Le directeur administratif et financier coordonne et arbitre la politique d’investissement d’une organisation. Comment sa perception du climat des affaires influence-t-elle la vie de son entreprise ?


Il est à la croisée des chemins de l’entreprise. Le directeur administratif et financier (DAF) bénéficie d’une vision financière précise de son organisation et arbitre les budgets en interne, sous le contrôle de la direction générale. « A ce titre, il s’apparente au ministère des finances de l’entreprise », commente Philippe Dupuy, enseignant-chercheur à Grenoble Ecole de Management.  Ainsi, le DAF impulse les investissements et donne le tempo financier de son entreprise. Sa perception du climat des affaires influence donc ses décisions.
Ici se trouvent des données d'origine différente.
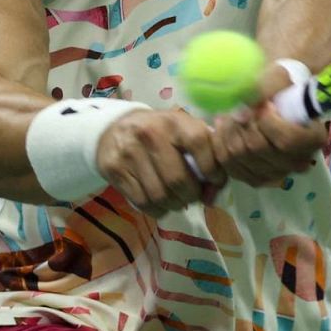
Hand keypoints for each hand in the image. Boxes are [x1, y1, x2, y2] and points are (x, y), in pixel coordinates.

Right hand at [95, 108, 225, 214]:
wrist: (114, 128)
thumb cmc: (159, 132)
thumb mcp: (183, 131)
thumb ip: (206, 155)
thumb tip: (212, 195)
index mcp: (173, 121)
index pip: (199, 143)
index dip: (212, 168)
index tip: (215, 180)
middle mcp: (150, 134)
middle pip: (178, 179)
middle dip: (192, 195)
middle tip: (193, 195)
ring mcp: (129, 152)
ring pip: (160, 196)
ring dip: (175, 205)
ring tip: (177, 200)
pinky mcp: (115, 169)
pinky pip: (143, 203)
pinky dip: (158, 210)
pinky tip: (161, 203)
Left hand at [212, 63, 326, 186]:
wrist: (274, 95)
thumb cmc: (280, 84)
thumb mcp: (278, 76)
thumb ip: (265, 88)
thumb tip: (243, 111)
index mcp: (314, 138)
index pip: (286, 139)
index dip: (267, 121)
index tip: (264, 103)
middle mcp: (299, 162)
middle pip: (257, 147)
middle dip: (241, 121)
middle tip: (239, 105)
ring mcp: (277, 173)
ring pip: (239, 155)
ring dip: (228, 130)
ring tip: (229, 113)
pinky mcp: (256, 177)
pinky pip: (228, 164)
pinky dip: (220, 143)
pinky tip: (222, 127)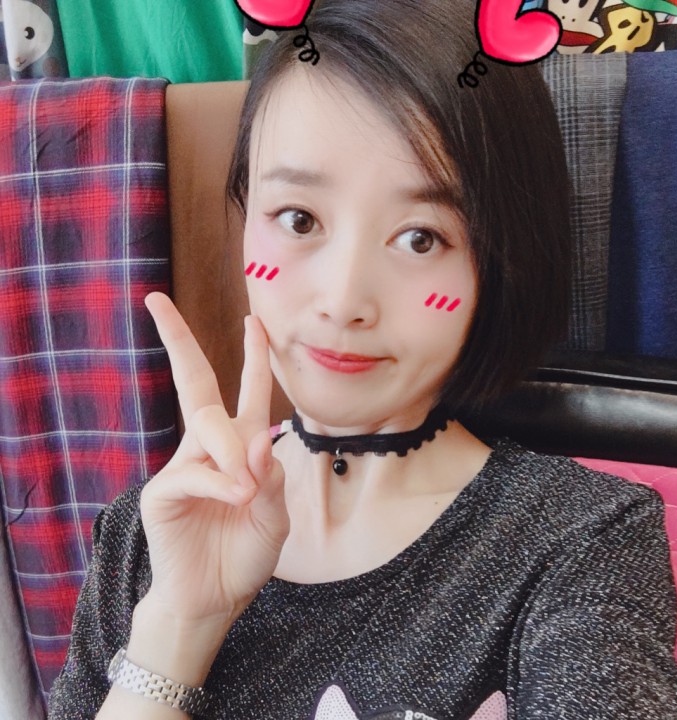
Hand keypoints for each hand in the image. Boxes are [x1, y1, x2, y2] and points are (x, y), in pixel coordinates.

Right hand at [139, 292, 288, 626]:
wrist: (215, 598)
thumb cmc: (245, 553)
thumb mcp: (275, 515)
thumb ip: (271, 477)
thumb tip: (260, 439)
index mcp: (241, 447)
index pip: (246, 391)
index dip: (252, 356)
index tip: (253, 320)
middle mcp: (208, 447)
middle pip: (194, 382)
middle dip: (178, 340)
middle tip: (157, 301)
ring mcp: (183, 465)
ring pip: (206, 427)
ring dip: (231, 451)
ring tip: (246, 491)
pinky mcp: (163, 490)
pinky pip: (193, 471)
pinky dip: (219, 482)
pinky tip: (234, 498)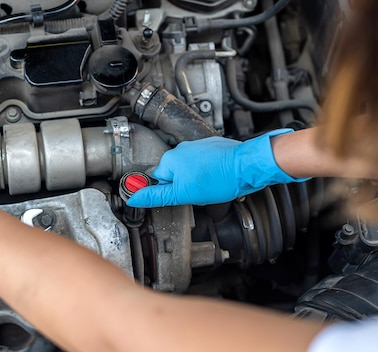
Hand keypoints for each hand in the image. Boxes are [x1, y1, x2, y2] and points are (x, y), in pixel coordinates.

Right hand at [126, 129, 308, 206]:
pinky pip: (203, 163)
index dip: (170, 191)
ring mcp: (198, 146)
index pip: (159, 180)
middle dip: (184, 186)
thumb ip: (157, 195)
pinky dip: (208, 172)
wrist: (248, 166)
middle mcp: (181, 149)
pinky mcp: (212, 147)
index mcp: (170, 159)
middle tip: (197, 193)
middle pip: (174, 175)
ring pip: (189, 169)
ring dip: (197, 179)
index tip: (181, 195)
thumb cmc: (220, 179)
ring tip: (210, 186)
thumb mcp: (184, 194)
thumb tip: (133, 198)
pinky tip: (217, 179)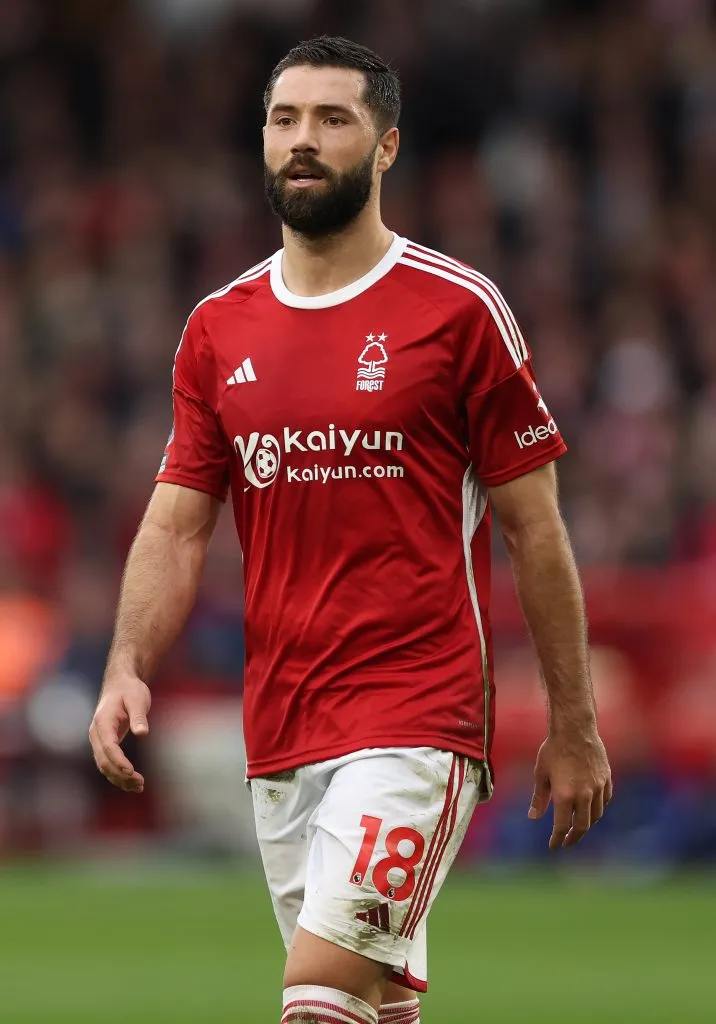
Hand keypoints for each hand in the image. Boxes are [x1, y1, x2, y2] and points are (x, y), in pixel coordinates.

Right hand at [89, 675, 150, 792]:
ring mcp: (98, 741)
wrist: (120, 684)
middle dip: (121, 774)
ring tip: (139, 786)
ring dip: (120, 779)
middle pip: (104, 761)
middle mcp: (96, 734)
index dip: (118, 761)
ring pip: (104, 766)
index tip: (131, 771)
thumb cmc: (129, 690)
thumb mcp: (137, 698)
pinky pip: (108, 764)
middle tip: (140, 783)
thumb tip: (142, 733)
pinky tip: (133, 783)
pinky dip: (118, 775)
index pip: (108, 746)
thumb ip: (138, 716)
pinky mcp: (105, 745)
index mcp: (103, 722)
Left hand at [528, 727, 611, 849]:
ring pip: (596, 815)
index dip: (557, 839)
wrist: (575, 728)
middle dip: (574, 837)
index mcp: (565, 796)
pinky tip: (592, 808)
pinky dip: (598, 808)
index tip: (554, 846)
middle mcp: (584, 795)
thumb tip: (533, 817)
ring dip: (587, 824)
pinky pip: (605, 800)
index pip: (562, 827)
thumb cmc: (553, 749)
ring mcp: (598, 787)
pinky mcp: (606, 778)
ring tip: (579, 826)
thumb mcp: (541, 773)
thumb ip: (539, 797)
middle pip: (583, 826)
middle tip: (567, 842)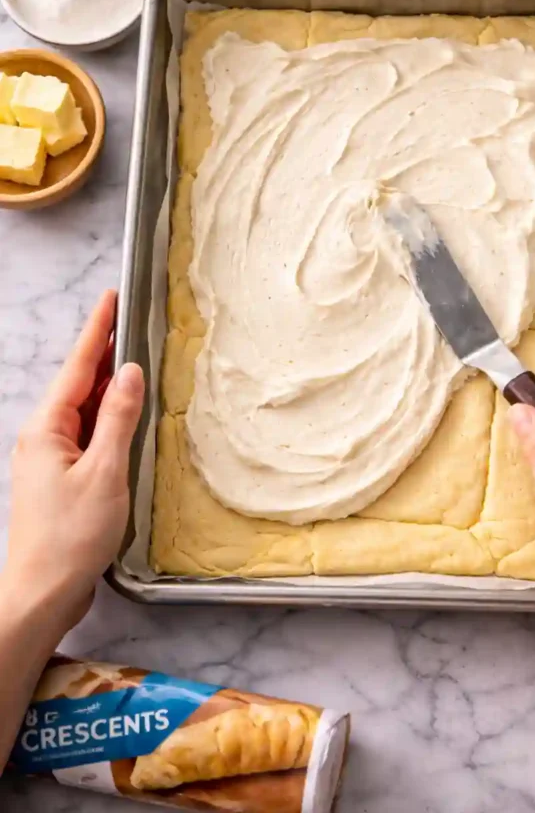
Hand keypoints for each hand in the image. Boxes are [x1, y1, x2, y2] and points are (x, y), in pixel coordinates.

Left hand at [3, 291, 143, 636]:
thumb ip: (118, 419)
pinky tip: (128, 417)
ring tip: (136, 361)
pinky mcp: (64, 480)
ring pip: (85, 410)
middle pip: (79, 384)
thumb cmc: (71, 535)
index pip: (77, 366)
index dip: (97, 330)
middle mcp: (45, 437)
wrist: (43, 592)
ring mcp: (52, 459)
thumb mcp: (104, 472)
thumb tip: (130, 373)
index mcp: (48, 428)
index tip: (111, 298)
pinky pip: (89, 434)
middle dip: (105, 353)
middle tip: (132, 323)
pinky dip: (110, 419)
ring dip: (110, 387)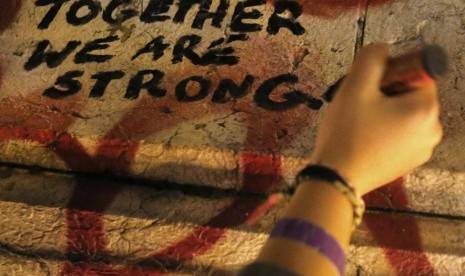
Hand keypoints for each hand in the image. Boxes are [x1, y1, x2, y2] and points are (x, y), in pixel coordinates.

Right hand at [311, 43, 442, 194]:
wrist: (336, 179)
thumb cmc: (346, 135)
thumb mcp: (354, 86)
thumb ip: (371, 58)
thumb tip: (382, 51)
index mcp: (426, 109)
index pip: (417, 73)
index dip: (391, 73)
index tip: (369, 87)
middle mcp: (432, 131)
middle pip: (410, 95)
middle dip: (385, 93)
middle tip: (359, 105)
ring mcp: (421, 150)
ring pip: (403, 115)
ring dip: (383, 112)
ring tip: (358, 124)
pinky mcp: (407, 162)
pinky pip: (399, 135)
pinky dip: (383, 131)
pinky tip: (362, 138)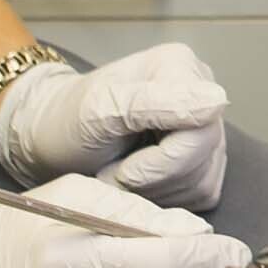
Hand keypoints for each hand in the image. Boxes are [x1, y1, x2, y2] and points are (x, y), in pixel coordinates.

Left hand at [0, 43, 229, 209]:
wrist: (49, 141)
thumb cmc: (65, 122)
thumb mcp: (99, 110)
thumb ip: (156, 103)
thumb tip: (218, 101)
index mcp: (181, 67)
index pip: (201, 130)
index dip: (162, 162)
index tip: (122, 170)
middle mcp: (201, 92)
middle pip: (203, 157)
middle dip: (153, 179)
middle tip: (112, 175)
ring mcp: (205, 127)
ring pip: (203, 180)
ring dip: (155, 192)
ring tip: (119, 176)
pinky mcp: (203, 160)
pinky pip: (202, 193)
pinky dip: (164, 200)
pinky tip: (136, 185)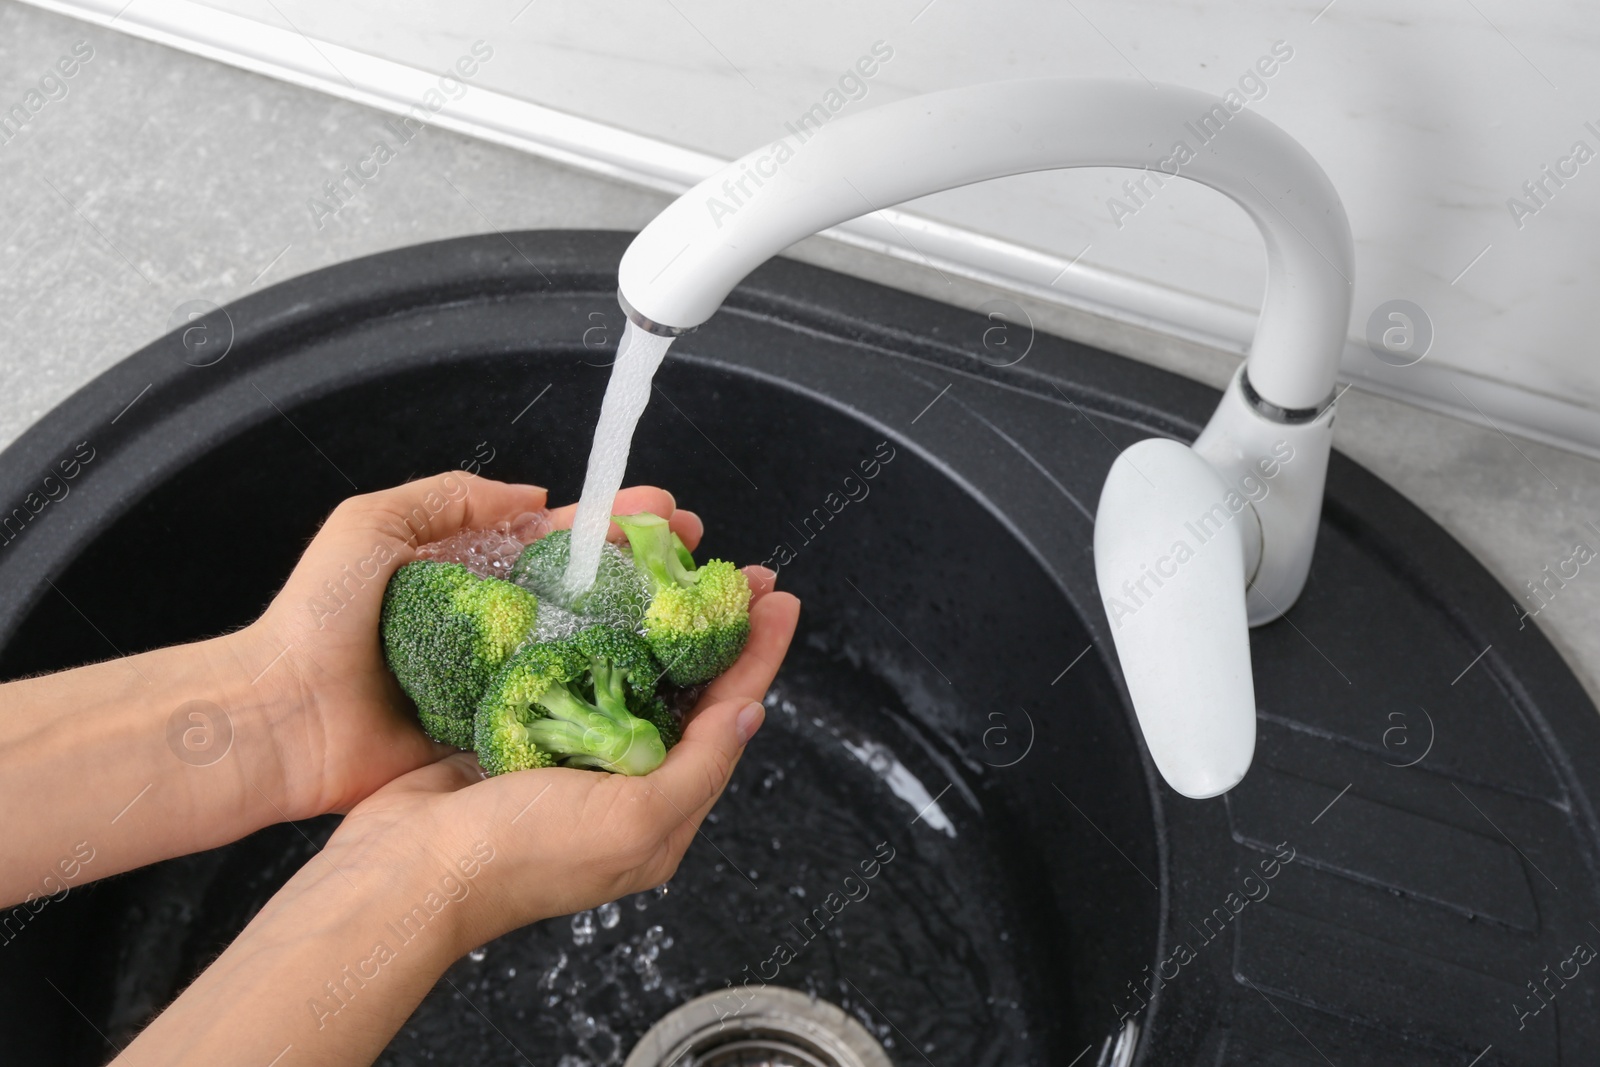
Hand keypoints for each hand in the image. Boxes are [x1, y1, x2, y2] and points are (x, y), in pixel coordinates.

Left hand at [241, 472, 710, 820]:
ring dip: (656, 640)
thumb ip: (450, 497)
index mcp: (476, 571)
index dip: (624, 527)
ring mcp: (505, 681)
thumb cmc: (314, 622)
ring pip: (596, 655)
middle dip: (661, 580)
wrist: (279, 721)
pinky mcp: (500, 732)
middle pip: (599, 596)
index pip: (568, 541)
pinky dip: (617, 703)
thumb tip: (532, 495)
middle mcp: (502, 625)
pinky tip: (665, 694)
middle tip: (716, 572)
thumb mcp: (370, 526)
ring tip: (711, 627)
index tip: (674, 517)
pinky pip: (567, 714)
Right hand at [311, 576, 798, 948]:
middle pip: (688, 693)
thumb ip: (700, 765)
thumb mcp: (633, 819)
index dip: (757, 657)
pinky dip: (593, 634)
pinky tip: (604, 595)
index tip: (777, 598)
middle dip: (717, 631)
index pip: (728, 719)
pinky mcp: (522, 732)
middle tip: (741, 573)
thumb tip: (752, 710)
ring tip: (680, 570)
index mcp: (660, 812)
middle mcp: (624, 785)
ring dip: (658, 624)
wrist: (403, 872)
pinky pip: (573, 675)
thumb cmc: (518, 857)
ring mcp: (572, 757)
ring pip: (631, 676)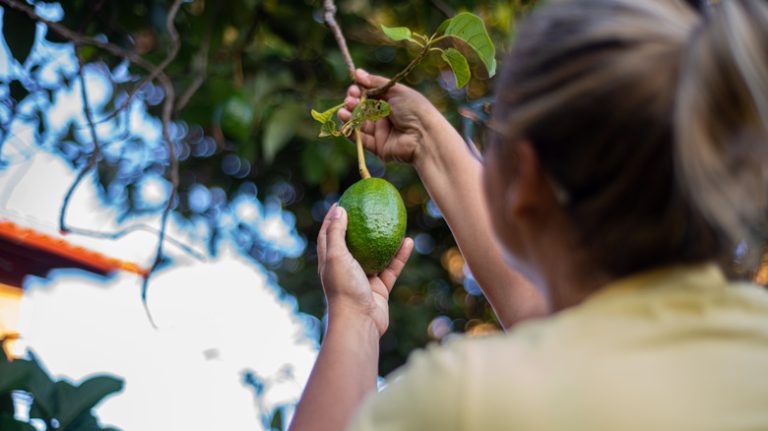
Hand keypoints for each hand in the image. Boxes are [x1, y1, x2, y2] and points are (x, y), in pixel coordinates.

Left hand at [317, 204, 413, 335]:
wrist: (359, 322)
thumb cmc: (344, 288)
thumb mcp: (336, 256)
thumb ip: (336, 234)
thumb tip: (339, 209)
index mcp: (330, 261)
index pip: (328, 234)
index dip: (332, 218)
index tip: (341, 202)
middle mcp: (346, 268)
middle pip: (353, 243)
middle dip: (360, 226)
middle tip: (370, 208)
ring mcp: (363, 278)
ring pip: (376, 254)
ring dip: (385, 240)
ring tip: (395, 222)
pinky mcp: (379, 288)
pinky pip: (391, 267)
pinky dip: (400, 256)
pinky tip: (408, 241)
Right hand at [338, 69, 448, 165]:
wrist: (424, 135)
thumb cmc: (414, 109)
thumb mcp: (395, 90)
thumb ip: (375, 82)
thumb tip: (357, 73)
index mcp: (391, 101)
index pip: (369, 95)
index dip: (359, 91)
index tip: (354, 87)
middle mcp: (385, 116)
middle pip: (362, 108)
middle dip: (353, 102)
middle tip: (351, 99)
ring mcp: (381, 132)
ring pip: (359, 123)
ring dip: (349, 115)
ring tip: (345, 110)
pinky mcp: (377, 146)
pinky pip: (360, 139)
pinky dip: (350, 130)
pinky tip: (344, 120)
LES DAF FRANÇAIS INQUIETS SUR LE CLIMAT DES AFFAIRES

Pour la première fois, le baromètre du climat des affaires établis par la Duke University depuis 20 ans c'est intéressé à la France. « Nous avons rejoint le groupe des correspondants européens et piloté l'étude française, en partenariat avec l'Association Nationale des Directeurs Financiers et de Contrôle de Gestion », précise Philippe Dupuy, coordinateur du baromètre qui s'est penché sur le moral des responsables financiers au dernier trimestre 2014. Les résultats sont à la fois attendus et contradictoires. En effet, sans surprise, le climat des affaires en France est considéré comme défavorable par les répondants, qui attribuent une note de 42 sur une échelle de 1 à 100. Soit un moral à peine plus élevé que celui des Grecs (41,3) ou des Portugais (40,8), et bien loin de celui des Allemands (72,5).

OPTIMISTES SUR LEUR ENTREPRISE

En revanche, les responsables financiers ont plutôt une bonne perception de la situation de leur propre entreprise (61,6 sur une échelle de 1 à 100). Ce résultat se rapproche cette fois du niveau européen (61,5). « L’écart marqué entre la perception de l’activité de l’entreprise et du pays est un résultat qui doit nous interroger. Dans la plupart des pays, cet écart n’est pas significatif », souligne Philippe Dupuy.

UNE INQUIÉTUDE QUI BLOQUE LES INVESTISSEMENTS

Cet écart s’explique en partie par une sensibilité accrue des responsables financiers français à des risques pourtant mondialisés, comme le taux de change, la sécurité des données ou l’accès au capital. « Or, les investissements reposent sur la confiance en l’avenir. Le manque de confiance actuel des DAF français pourrait bloquer les investissements et freiner la reprise de l’économie française » analyse Philippe Dupuy.

Une seconde enquête sera publiée le mois prochain. Il nous dira si le climat des affaires en France connaît un rebond.